Identifying Key Risks in Henkel’s Business Model
The risks faced by Henkel have escalated notably over the past few years, particularly throughout 2020, 2021, and 2022. Shareholders must recognize these risks, which may offset the perceived value of the current discounted share prices.
- While Henkel successfully reduced its debt during 2018-2021, the existing debt level remains significant enough to restrict the pace of future acquisitions in the short to medium term, despite cash from operations comfortably covering dividend payouts.
- The company’s recovery is closely tied to the resolution of the Russia-Ukraine conflict. Even after the conflict ends, lingering effects such as inflationary pressures, increased energy costs, and revenue losses from exiting the Russian market could persist for an extended period.

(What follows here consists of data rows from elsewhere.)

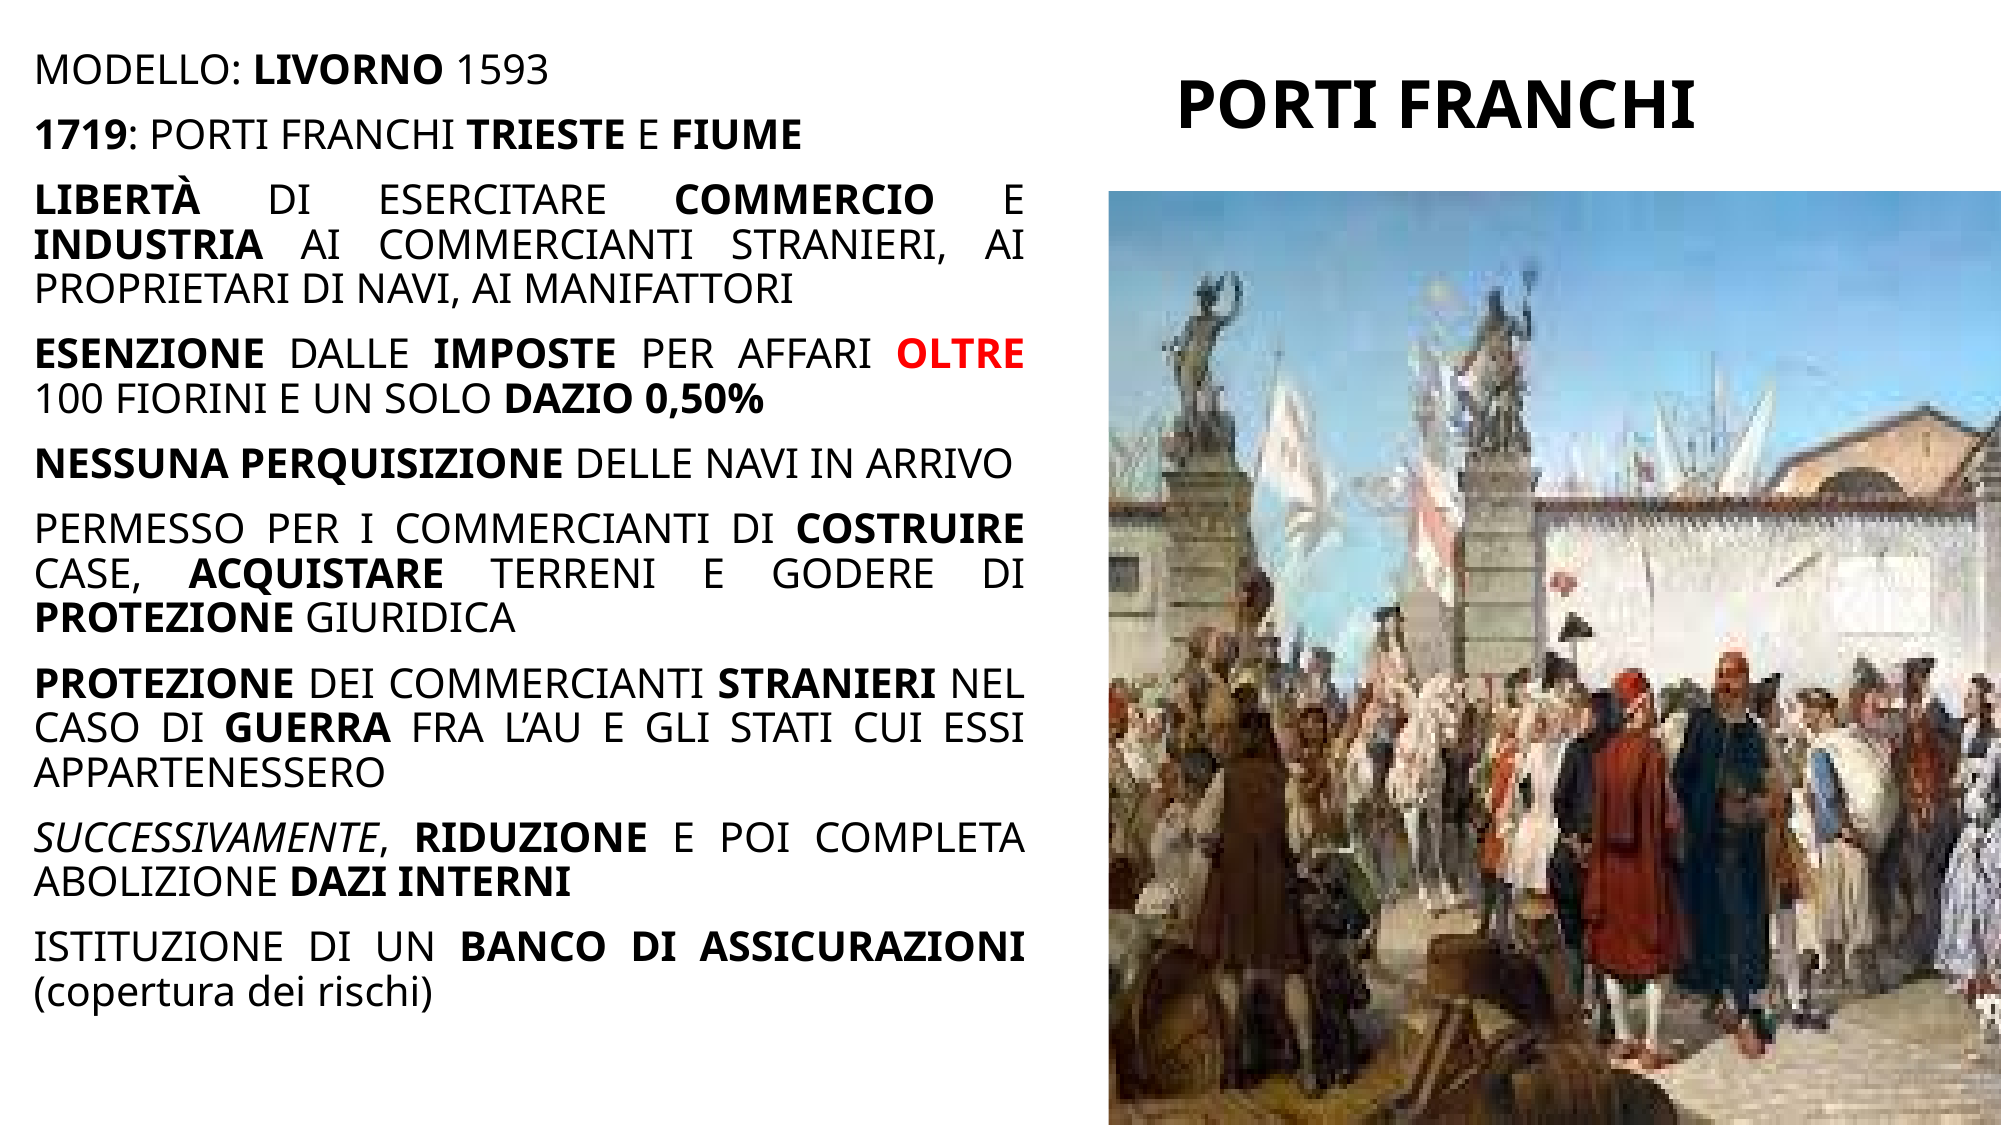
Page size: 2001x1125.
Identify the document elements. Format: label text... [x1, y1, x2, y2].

picture [1108, 191, 2000, 1125]
title PORTI FRANCHI [1160, 41, 1789, 150]
list MODELLO: LIVORNO 1593 1719: PORTI FRANCHI TRIESTE E FIUME LIBERTÀ DI ESERCITARE COMMERCIO E INDUSTRIA AI COMMERCIANTI STRANIERI, AI PROPRIETARI DI NAVI, AI MANIFATTORI ESENZIONE DALLE IMPOSTE PER AFFARI OLTRE 100 FIORINI E UN SOLO DAZIO 0,50% NESSUNA PERQUISIZIONE DELLE NAVI IN ARRIVO PERMESSO PER I COMMERCIANTI DI COSTRUIRE CASE, ACQUISTARE TERRENI E GODERE DI PROTEZIONE GIURIDICA PROTEZIONE DEI COMMERCIANTI STRANIERI NEL CASO DI GUERRA FRA L’AU E GLI STATI CUI ESSI APPARTENESSERO SUCCESSIVAMENTE, RIDUZIONE E POI COMPLETA ABOLIZIONE DAZI INTERNI ISTITUZIONE DI UN BANCO DI ASSICURAZIONI (copertura dei rischi) [18, 41, 1042, 1071]
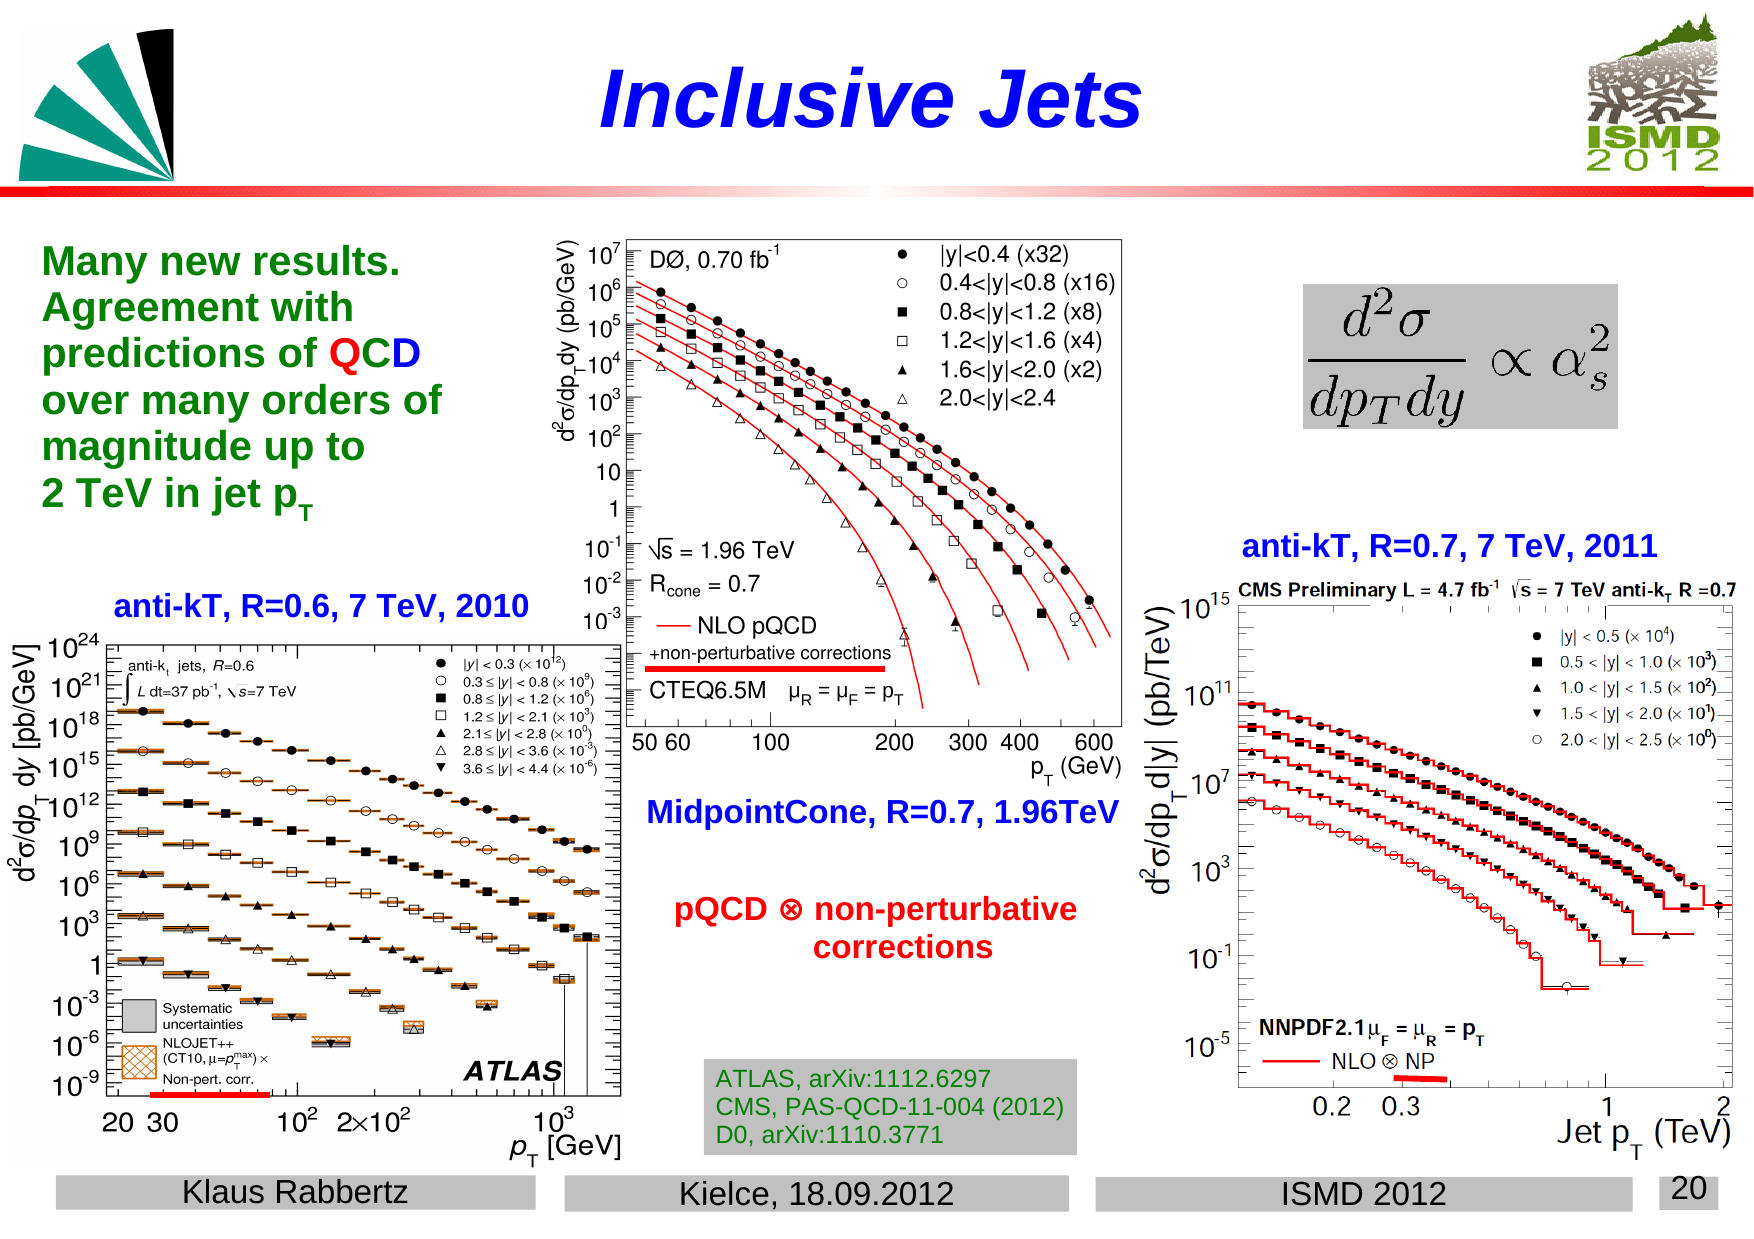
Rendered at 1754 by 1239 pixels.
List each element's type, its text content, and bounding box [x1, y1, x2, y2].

title Inclusive Jets [220, 16, 1525, 182]
picture [1303, 283, 1619, 430]
text_box anti-kT, R=0.7, 7 TeV, 2011 [1230, 521, 1671, 571]
picture [19, 29, 174, 183]
text_box MidpointCone, R=0.7, 1.96TeV [634, 787, 1133, 837]
text_box pQCD ⊗ non-perturbative corrections [662, 883, 1090, 972]
picture [1579, 5, 1727, 177]
text_box ATLAS, arXiv:1112.6297 CMS, PAS-QCD-11-004 (2012) D0, arXiv:1110.3771 [703, 1059, 1077, 1156]
picture [1139, 577, 1743, 1161]
picture [6, 234, 1124, 1170]
text_box Many new results. Agreement with predictions of QCD over many orders of magnitude up to 2 TeV in jet pT [29, 231, 454, 533]
text_box anti-kT, R=0.6, 7 TeV, 2010 [101, 581, 543, 631]
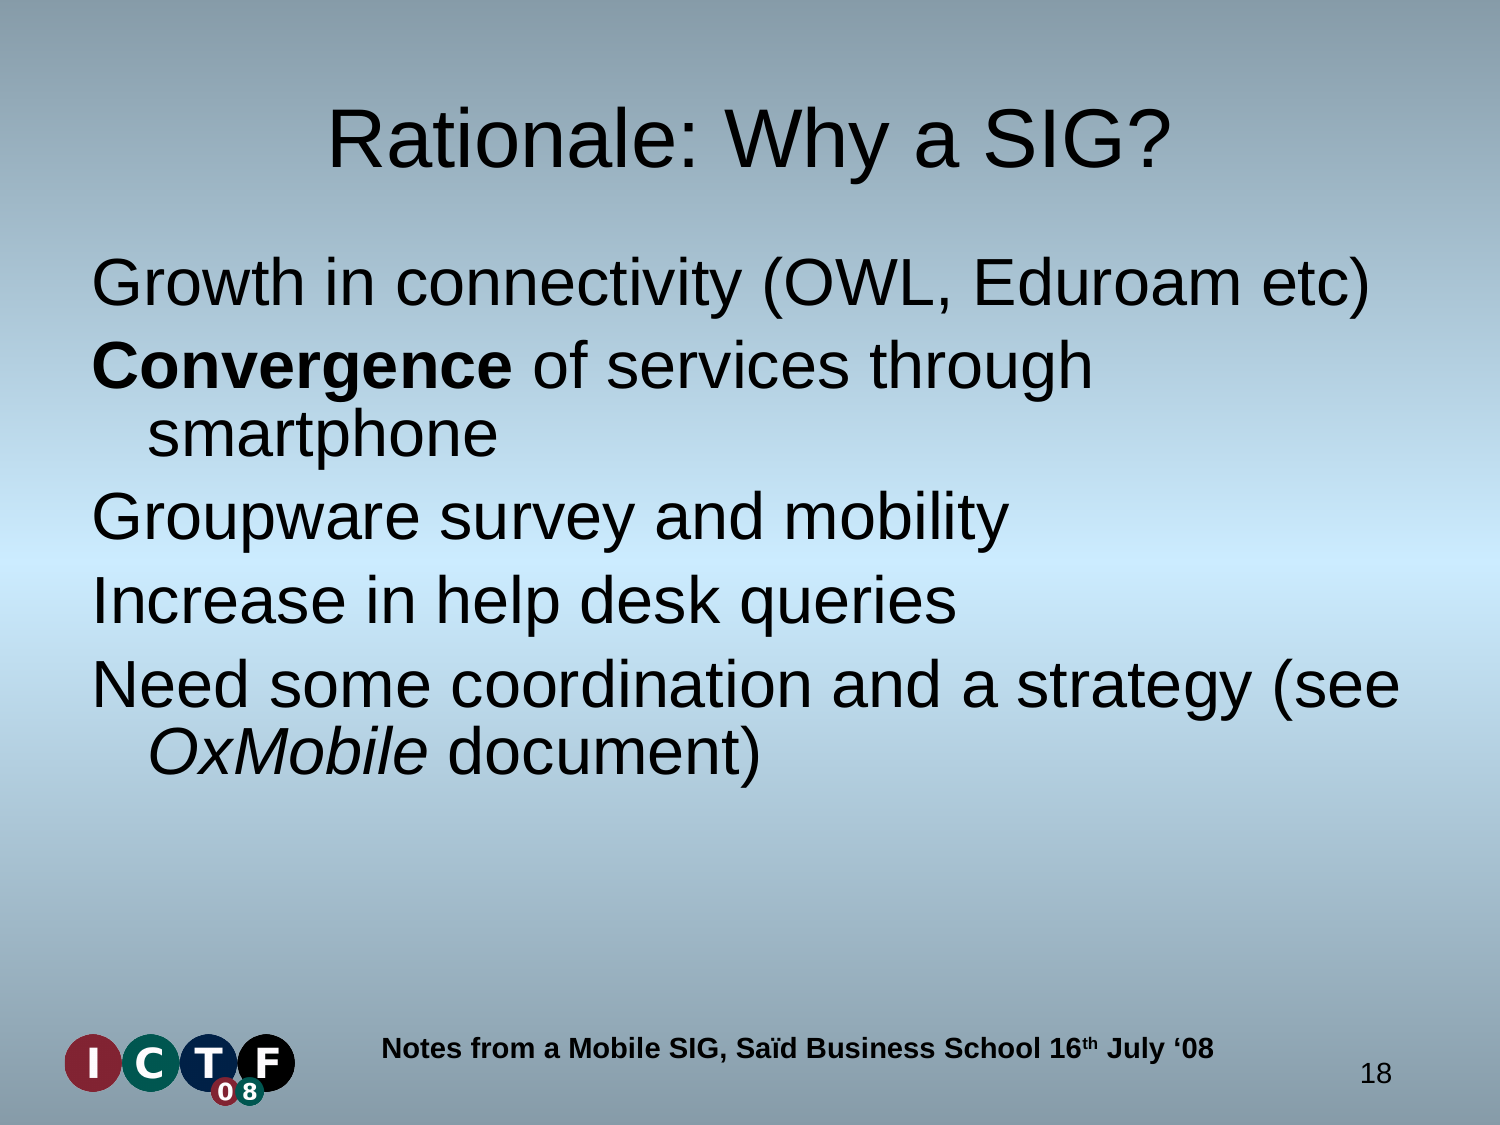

- Given the management’s conservative approach regarding the payout ratio, dividends may remain frozen for several years. Investors should not anticipate further increases until the company significantly reduces its debt and stabilizes profit margins. The adjusted net income fell by 19.3% year-over-year in the first half of 2022, which is crucial for determining the company’s dividend growth potential.
Evaluating Investment Potential for Long-Term Dividend Growth
In my assessment, the current share prices present an attractive opportunity for dividend growth investors to consider acquiring Henkel shares. A dividend yield on cost of approximately 3% for a company with a historically low cash payout ratio below 30% is a generous offering, especially in light of the ongoing challenges faced in 2021 and 2022, where the cash payout ratio has approached 40%.
These challenges are largely temporary, attributable to the impacts of the coronavirus pandemic in 2020, subsequent supply chain disruptions and inflationary pressures in 2021, and the current geopolitical tensions related to the Russia-Ukraine conflict. Henkel’s legacy as a company operating for nearly 150 years, combined with its strong brand portfolio, suggests resilience. Moreover, the consistent reduction in debt since 2018, bolstered by strong profitability, positions Henkel for further acquisitions that could enhance future sales growth. Therefore, the 45.03% decline in share price represents a strategic opportunity for investors seeking to enrich their dividend growth portfolios with a long-term focus.